* Exercise description
Each entry should be returned exactly as written, with no pictures carried over.

==== Provided information ====

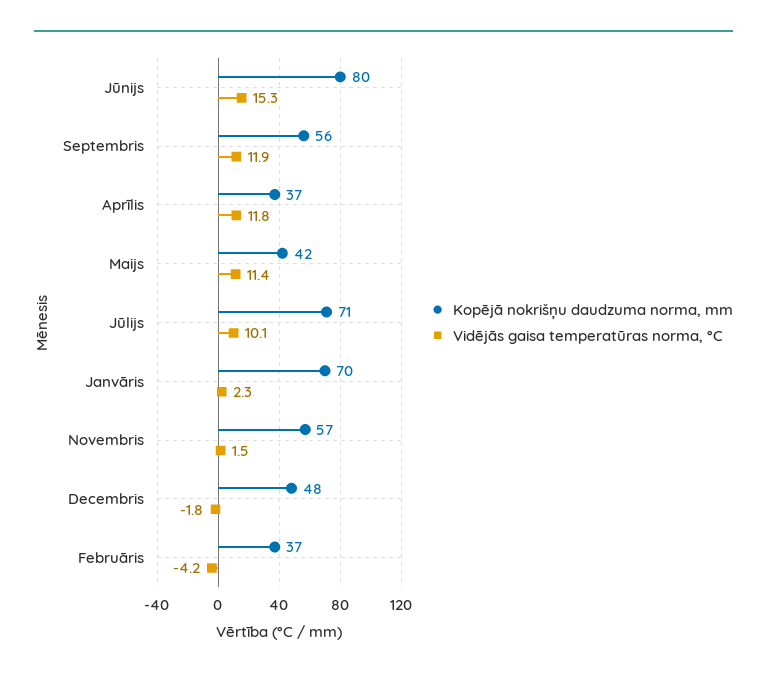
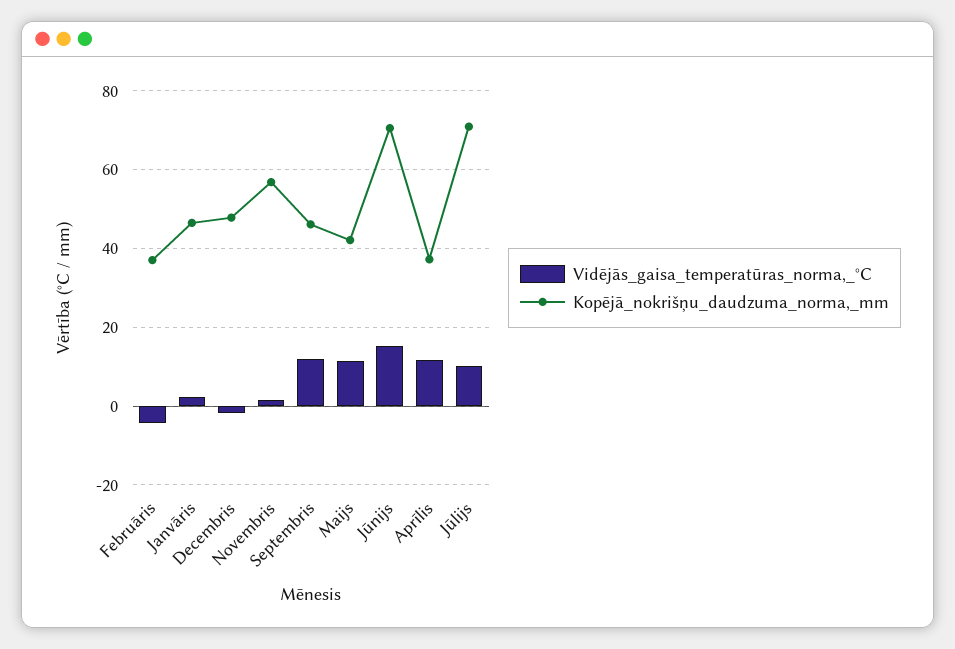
  {
    "Kopējā nokrišņu daudzuma norma, mm": {
-     "Jūnijs": 80,
+     "Jūnijs": 70,
-     "Septembris": 56,
+     "Septembris": 46,
      "Aprīlis": 37,
      "Maijs": 42,
      "Jūlijs": 71,
-     "Janvāris": 70,
+     "Janvāris": 46,
      "Novembris": 57,
      "Decembris": 48,
      "Februāris": 37
    },
    "Vidējās gaisa temperatūras norma, °C": {
      "Jūnijs": 15.3,
      "Septembris": 11.9,
      "Aprīlis": 11.8,
      "Maijs": 11.4,
      "Jūlijs": 10.1,
      "Janvāris": 2.3,
      "Novembris": 1.5,
      "Decembris": -1.8,
      "Februāris": -4.2
    }
  }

====

* Response area
  {
    "Kopējā nokrišņu daudzuma norma, mm": {
-     "Jūnijs": 80,
+     "Jūnijs": 70,
-     "Septembris": 56,
+     "Septembris": 46,
      "Aprīlis": 37,
      "Maijs": 42,
      "Jūlijs": 71,
-     "Janvāris": 70,
+     "Janvāris": 46,
      "Novembris": 57,
      "Decembris": 48,
      "Februāris": 37
    },
    "Vidējās gaisa temperatūras norma, °C": {
      "Jūnijs": 15.3,
      "Septembris": 11.9,
      "Aprīlis": 11.8,
      "Maijs": 11.4,
      "Jūlijs": 10.1,
      "Janvāris": 2.3,
      "Novembris": 1.5,
      "Decembris": -1.8,
      "Februāris": -4.2
    }
  }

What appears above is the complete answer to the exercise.